Neben den beschrieben Faktoren könnte außerdem ein steigender Anteil der Kapitalgesellschaften an den Unternehmen insgesamt zur Stabilität des Unternehmenssteueraufkommens beigetragen haben (Sørensen, 2007; Piotrowska & Vanborren, 2008; De Mooij & Nicodème, 2007). Unternehmen in der Rechtsform von Personengesellschaften zahlen Einkommensteuern statt Körperschaftsteuern. Einnahmen aus Einkommensteuern werden aber in der Regel nicht als Unternehmensgewinnsteuern gezählt. Sinkende Körperschaftsteuersätze schaffen Anreize, persönliches Einkommen als Unternehmenseinkommen auszuweisen, beispielsweise indem Personengesellschaften in Kapitalgesellschaften umgewandelt werden (siehe dazu auch Fuest und Weichenrieder, 2002).

Darüber hinaus könnten sinkende Unternehmenssteuersätze ökonomische Aktivität stimuliert haben, was wiederum zu einer Vergrößerung der Steuerbasis beitragen würde. Clausing (2007) schätzt einen umgekehrt u-förmigen Zusammenhang zwischen dem Steuersatz und dem Steueraufkommen mit einem aufkommensmaximierenden Steuersatz von 33%. Demnach lagen im Jahr 1995 die Unternehmenssteuersätze in vielen Ländern über diesem Maximum, sodass eine Senkung der Steuersätze mit einem Anstieg des Aufkommens einhergeht. Gleichzeitig impliziert dieses Argument aber, dass weitere Steuersenkungen in Zukunft geringere Steuereinnahmen nach sich ziehen könnten.

Fazit

Trotz international fallender Steuersätze ist der Beitrag der Unternehmensgewinnsteuern zum Gesamtsteueraufkommen erstaunlich stabil. Offenbar ist die Bemessungsgrundlage stark gewachsen. Unsere Analyse zeigt, dass dies zu etwa gleichen Teilen auf sinkende Aufwendungen für Finanzierungskosten, sinkende Abschreibungen und einen wachsenden Anteil des EBITDA der Wertschöpfung zurückzuführen ist. Andere Faktoren wie Umwandlungen von Personengesellschaften in Kapitalgesellschaften können ebenfalls eine Rolle spielen, sind von unserer Untersuchung aber nicht erfasst. Hinter diesen allgemeinen Trends verbergen sich sehr unterschiedliche Entwicklungen in den verschiedenen Ländern.

Literatur

Alexander, L. & Eberly, J. (2018). Investment hollowing out. IMF Economic Review, 66 (1), 5–30.

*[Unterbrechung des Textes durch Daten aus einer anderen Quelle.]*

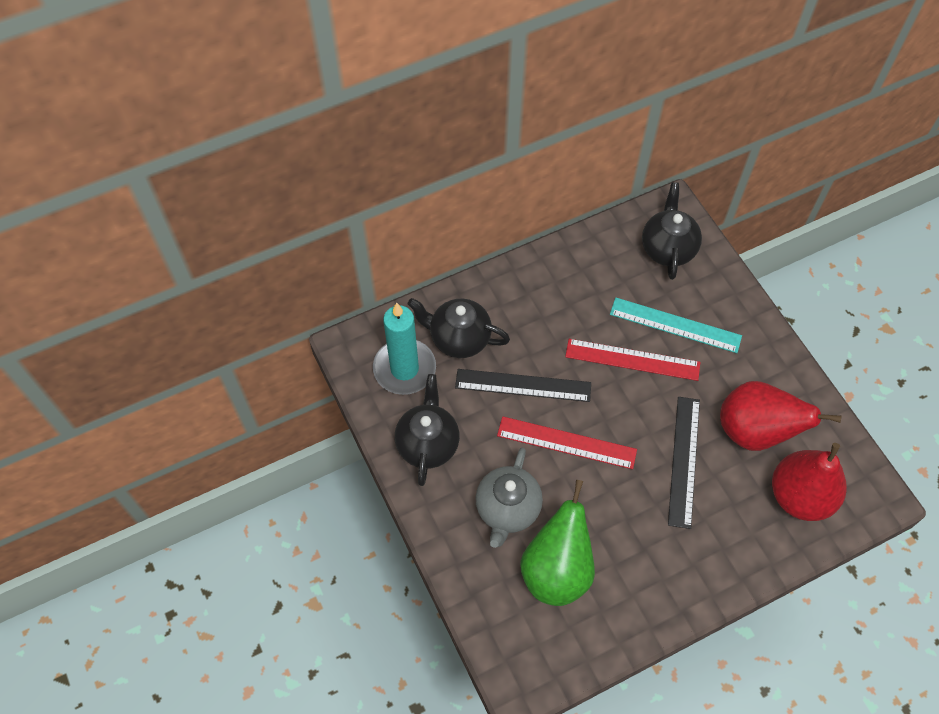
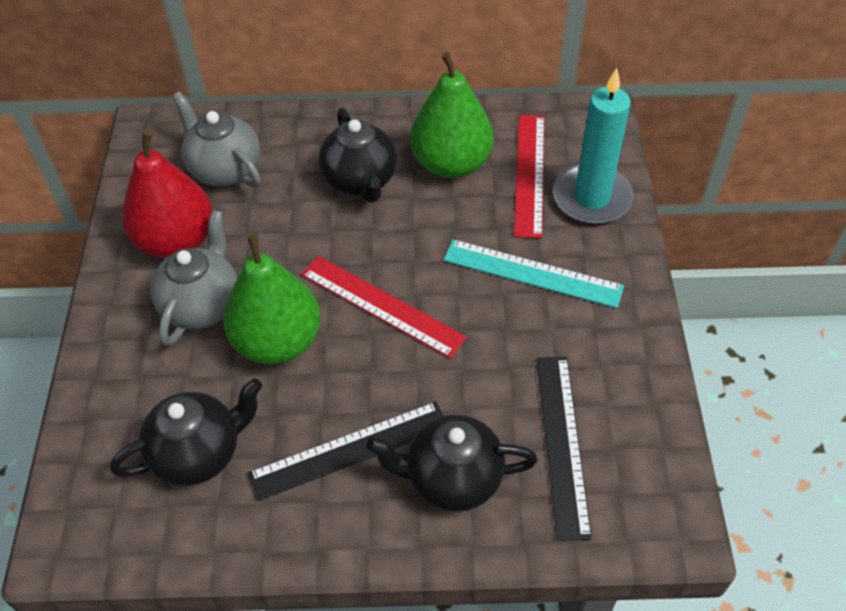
green pear: [520,480,595,606] = 1 -> [223,234,321,364] [411,52,494,178] = 2
grey teapot: [475,447,543,548] = 1 -> [150,210,237,346] [172,91,261,188] = 2
red pear: [720,381,842,451] [772,443,847,521] = 2 -> [122,130,213,258] = 1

Autor, D., Dorn, D., Katz, L. F., Patterson, C. & Van Reenen, J. (2020). The fall of the labor share and the rise of superstar firms. The Quarterly Journal of Economics, 135 (2), 645–709.

Clausing, K. (2007). Corporate tax revenues in OECD countries. International Tax and Public Finance, 14 (2), 115–133.

Crouzet, N. & Eberly, J. C. (2019). Understanding weak capital investment: The role of market concentration and intangibles. NBER Working Paper, w25869.

Dao, M., Das, M., Koczan, Z. & Lian, W. (2017). Why is labor receiving a smaller share of global income? Theory and empirical evidence. IMF Working Paper, 17 (169).

De Mooij, R. & Nicodème, G. (2007). Corporate tax policy and incorporation in the EU. International Tax and Public Finance, 15 (4), 478–498.

Fuest, C. & Weichenrieder, A. (2002). Tax competition and profit shifting: On the relationship between personal and corporate tax rates. CESifo Economic Studies, 48 (4), 611–632.

Nicodème, G., Caiumi, A. & Majewski, I. (2018). What happened to CIT collection? Solving the rates-revenues puzzle. CESifo Working Paper, 7412.

Piotrowska, J. & Vanborren, W. (2008). The corporate income tax rate-revenue paradox: Evidence in the EU. European Commission, Directorate General Taxation and Customs Union, Brussels.

Sørensen, P. (2007). Can capital income taxes survive? And should they? CESifo Economic Studies, 53 (2), 172–228.